Il en a rendu compte à la Cour lors de son délibéré.
COMPOSITION DE LA COUR LORS DU DÉLIBÉRÉ :
Monsieur Guénaël LE GALLO, Président
Madame Mireille VALLEIX, Conseiller
Monsieur Jean-Noël GAGNAUX, Conseiller
GREFFIER :
Madame Martine HAON, Greffier, lors des débats et du prononcé de la décision.
DÉBATS :
à l’audience publique du 27 Mai 2016, où l’affaire a été mise en délibéré au 27 Septembre 2016.
Les parties ont été avisées que l’arrêt sera prononcé par sa mise à disposition au greffe de la cour d’appel.
ARRÊT :
Arrêt contradictoire, rendu en dernier ressort, prononcé et signé par Monsieur Guénaël LE GALLO, Président, publiquement, le 27 Septembre 2016, par mise à disposition au greffe de la Cour.
FAITS, PROCÉDURE, PRÉTENTIONS DES PARTIES
Embauché par la SA Apetito en qualité de second de cuisine, suivant contrat de travail à durée indéterminée à compter du 24 septembre 2012, M. F Z a été licencié pour faute grave par lettre du 21 janvier 2014.

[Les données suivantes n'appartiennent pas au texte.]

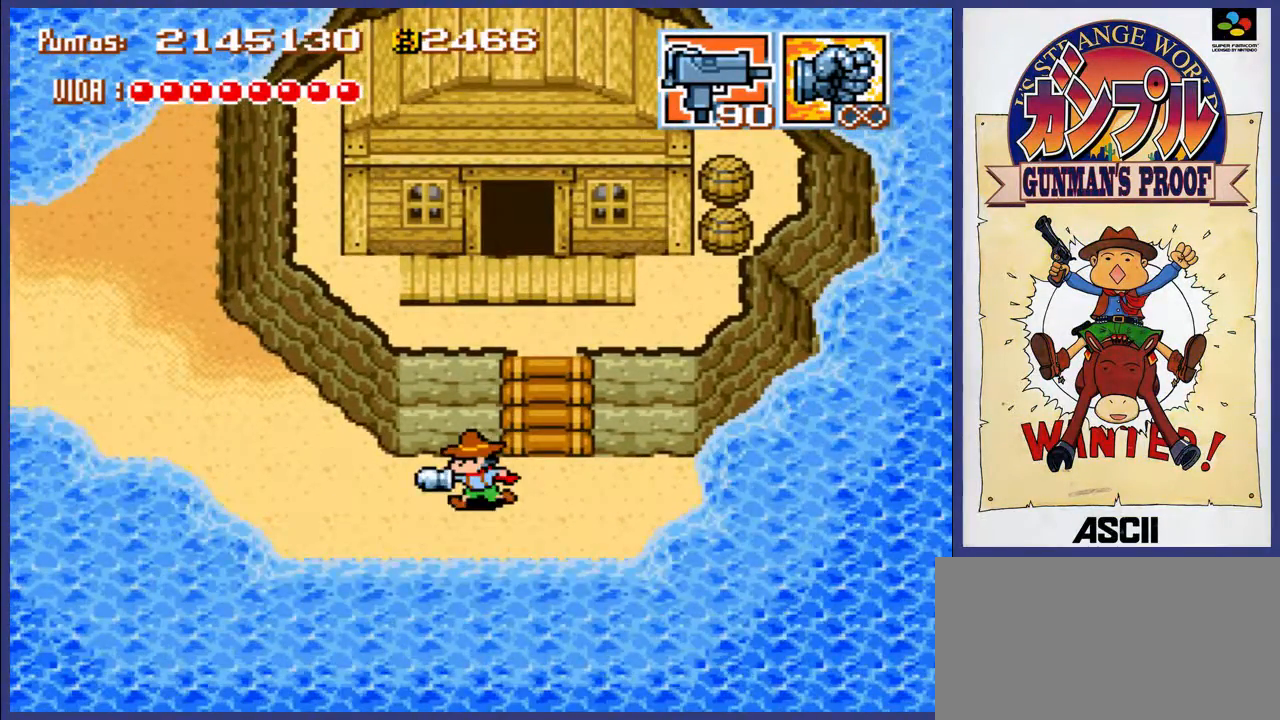
{"buttons": [], "events": [[67, "Y", "down"], [183, "Y", "up"], [250, "Y", "down"], [317, "Y", "up"], [383, "Y", "down"], [450, "Y", "up"]]}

Contestant cette mesure, le salarié a saisi le conseil de prud’hommes de Nîmes, le 28 mars 2014, lequel, par jugement du 19 mars 2015, assorti de l’exécution provisoire, a dit que ce licenciement était sans cause réelle et sérieuse et condamné la société Apetito à payer à M. Z les sommes suivantes : 5000 euros de ce chef, 1750,12 euros à titre d’indemnité compensatrice de préavis, 175,01 euros au titre des congés payés afférents, 466,69 euros à titre d’indemnité conventionnelle de licenciement, 888,53 euros à titre de rappel de salaire sur mise à pied conservatoire du 7 au 21 janvier 2014, 88,85 euros au titre des congés payés afférents, 1 750,12 euros au titre du manquement de l’employeur à son obligation de sécurité de résultat, et 1000 euros au titre de l’article 700 du code de procédure civile.
La société Apetito a interjeté appel de cette décision le 7 avril 2015.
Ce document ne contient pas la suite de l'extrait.